Beantworte anhand des folgenden Auszugs zum Atomausstieg diese Fragen:
(a) Welche vier Atomkraftwerke wären laut Rot-Grün erst 2012 bzw. 2013 vom Netz gegangen?
(b) In wie vielen Etappen und bis wann sollen die übrigen Atomkraftwerke stillgelegt werden?
(c) Als was wird der „Atomausstieg“ bis Ende 2022 in der Atomgesetznovelle beschrieben?

» Auszug:
────
Gegenüber dem rot-grünen Atomkonsens bedeutet die Stilllegung der acht Moratoriumsmeiler eine Beschleunigung. Vier der Atomkraftwerke – Brunsbüttel, Isar 1, Unterweser und Philippsburg 1 – wären laut Rot-Grün erst 2012 bzw. 2013 vom Netz gegangen. Die übrigen Atomkraftwerke sollen in fünf Etappen bis zum Ende des Jahres 2022 stillgelegt werden[2] Verglichen mit dem alten „Atomkonsens“ bedeutet dies deutlich längere Laufzeiten. Immerhin sind die Abschaltdaten zumindest fix, d.h. ein Weiterbetrieb wie unter dem Rot-Grünen Konsens durch die Übertragung von Restlaufzeiten anderer AKWs ist über dieses Jahr hinaus nun nicht mehr möglich.

In der Atomgesetznovelle wird der „Atomausstieg“ bis Ende 2022 als „frühestmöglicher Zeitpunkt“ beschrieben. In der Gesetzesbegründung behauptet die Bundesregierung gar, dass „ein vollständiger Ausstieg aus der friedlichen Nutzung der Kernenergie (…) faktisch vor dem Jahr 2022 nicht möglich ist“. Prompt wurde in einigen Medien die Gefahr einer drohenden Stromlücke heraufbeschworen, Ängste wurden geschürt: gehen bald die Lichter aus? Dabei wurde doch nicht mehr als der „status quo ante“ hergestellt.
────
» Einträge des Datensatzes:
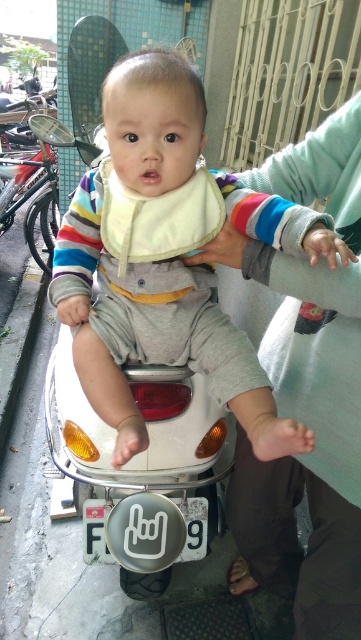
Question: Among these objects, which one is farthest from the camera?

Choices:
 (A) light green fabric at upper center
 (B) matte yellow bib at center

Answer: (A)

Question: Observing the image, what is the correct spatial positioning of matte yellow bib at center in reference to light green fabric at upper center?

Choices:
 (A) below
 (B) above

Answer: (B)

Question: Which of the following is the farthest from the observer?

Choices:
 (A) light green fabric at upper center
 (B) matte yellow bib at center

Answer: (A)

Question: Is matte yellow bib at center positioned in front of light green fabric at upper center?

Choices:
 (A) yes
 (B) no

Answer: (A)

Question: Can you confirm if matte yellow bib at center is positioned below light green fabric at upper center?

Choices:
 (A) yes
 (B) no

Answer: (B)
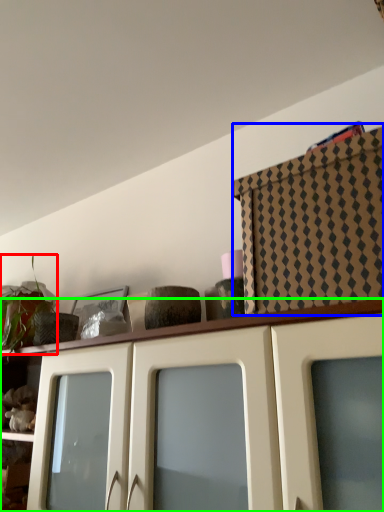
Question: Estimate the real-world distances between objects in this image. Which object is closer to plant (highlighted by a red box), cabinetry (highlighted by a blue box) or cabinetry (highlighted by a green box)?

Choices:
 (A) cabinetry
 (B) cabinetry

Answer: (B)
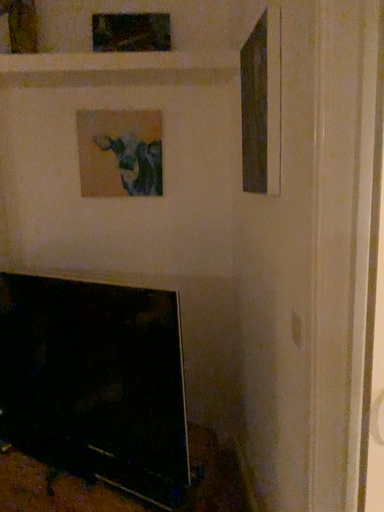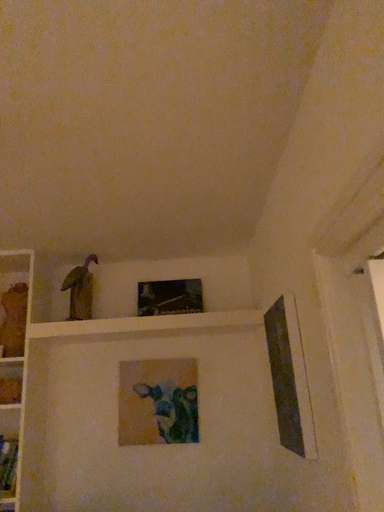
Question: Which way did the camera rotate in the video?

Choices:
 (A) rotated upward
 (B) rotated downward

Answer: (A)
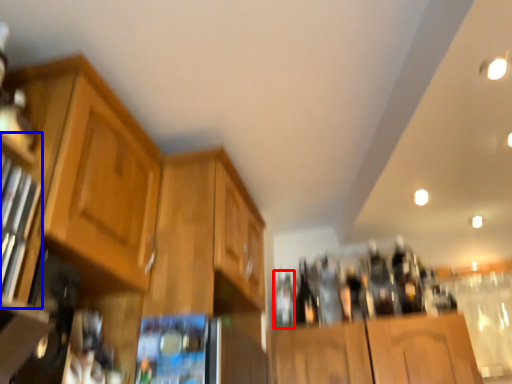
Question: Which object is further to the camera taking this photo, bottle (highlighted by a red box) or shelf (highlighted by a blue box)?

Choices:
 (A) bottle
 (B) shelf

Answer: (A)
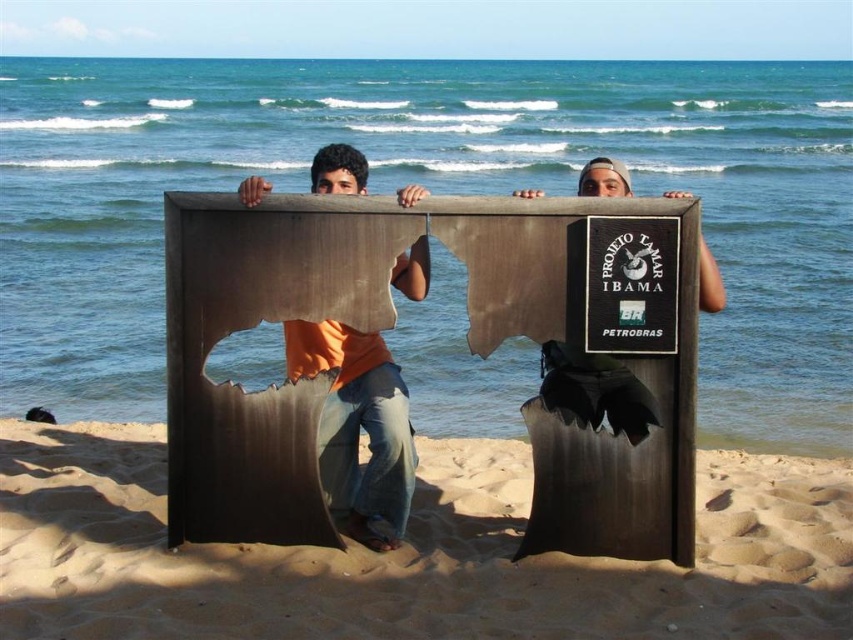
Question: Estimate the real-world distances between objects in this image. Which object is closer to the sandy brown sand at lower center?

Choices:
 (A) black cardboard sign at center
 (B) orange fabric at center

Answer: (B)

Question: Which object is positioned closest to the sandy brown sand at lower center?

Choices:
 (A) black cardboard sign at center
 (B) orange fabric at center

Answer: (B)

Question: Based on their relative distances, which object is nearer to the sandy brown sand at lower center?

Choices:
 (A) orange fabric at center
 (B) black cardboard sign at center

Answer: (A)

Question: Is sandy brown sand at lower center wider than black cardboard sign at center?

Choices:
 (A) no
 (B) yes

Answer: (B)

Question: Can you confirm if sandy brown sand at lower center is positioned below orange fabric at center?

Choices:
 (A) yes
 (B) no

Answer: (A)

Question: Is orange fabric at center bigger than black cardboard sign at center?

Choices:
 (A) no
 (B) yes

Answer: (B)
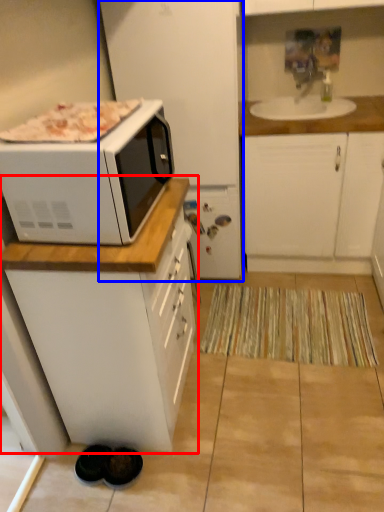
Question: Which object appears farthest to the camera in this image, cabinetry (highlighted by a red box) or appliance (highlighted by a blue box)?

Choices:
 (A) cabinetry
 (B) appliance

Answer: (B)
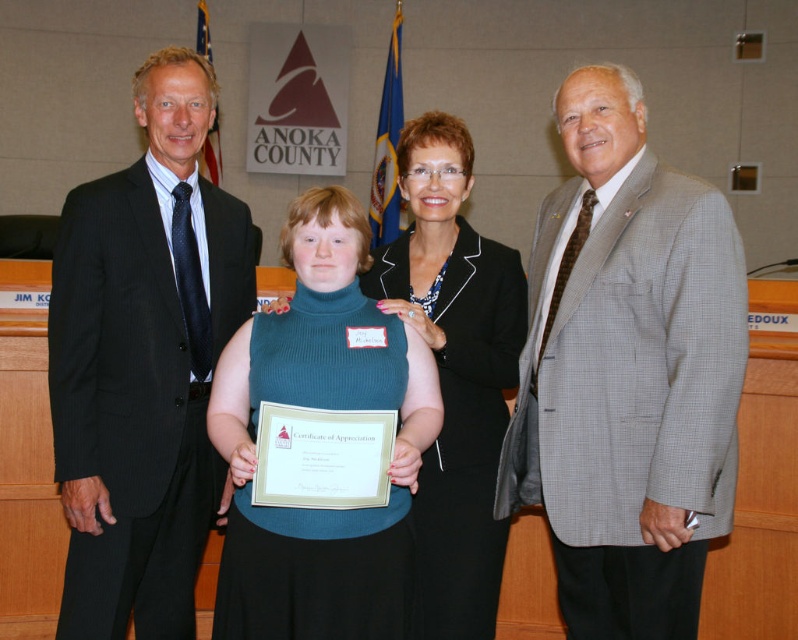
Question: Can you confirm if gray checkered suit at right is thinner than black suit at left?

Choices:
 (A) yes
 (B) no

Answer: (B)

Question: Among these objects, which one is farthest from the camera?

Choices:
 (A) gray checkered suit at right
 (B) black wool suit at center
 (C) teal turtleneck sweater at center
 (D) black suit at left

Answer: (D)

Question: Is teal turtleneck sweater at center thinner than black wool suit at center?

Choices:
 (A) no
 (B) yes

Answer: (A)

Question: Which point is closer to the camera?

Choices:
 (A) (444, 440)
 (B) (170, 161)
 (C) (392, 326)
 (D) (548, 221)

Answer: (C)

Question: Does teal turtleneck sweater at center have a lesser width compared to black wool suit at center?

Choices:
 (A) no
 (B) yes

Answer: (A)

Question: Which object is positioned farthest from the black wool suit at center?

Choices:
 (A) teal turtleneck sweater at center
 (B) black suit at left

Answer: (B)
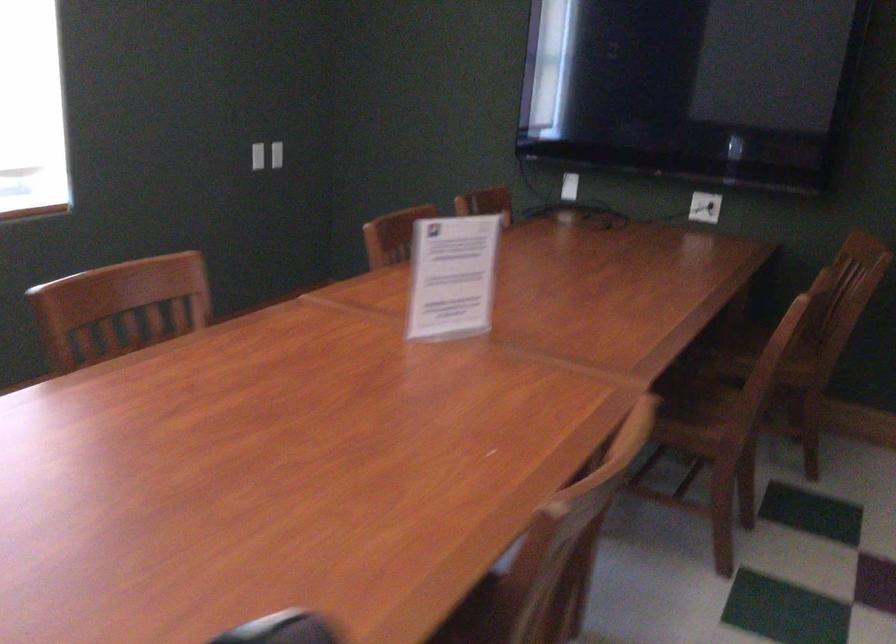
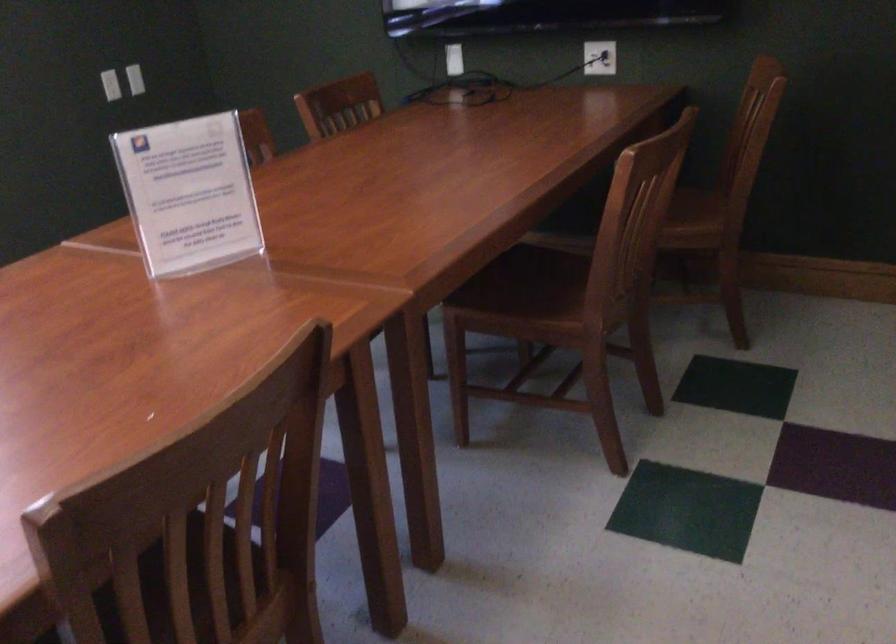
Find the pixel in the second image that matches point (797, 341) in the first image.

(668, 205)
────
» Ergebnis:
(a) Brunsbüttel, Isar 1, Unterweser und Philippsburg 1
(b) In fünf Etappen bis zum Ende des Jahres 2022
(c) Als „frühestmöglicher Zeitpunkt“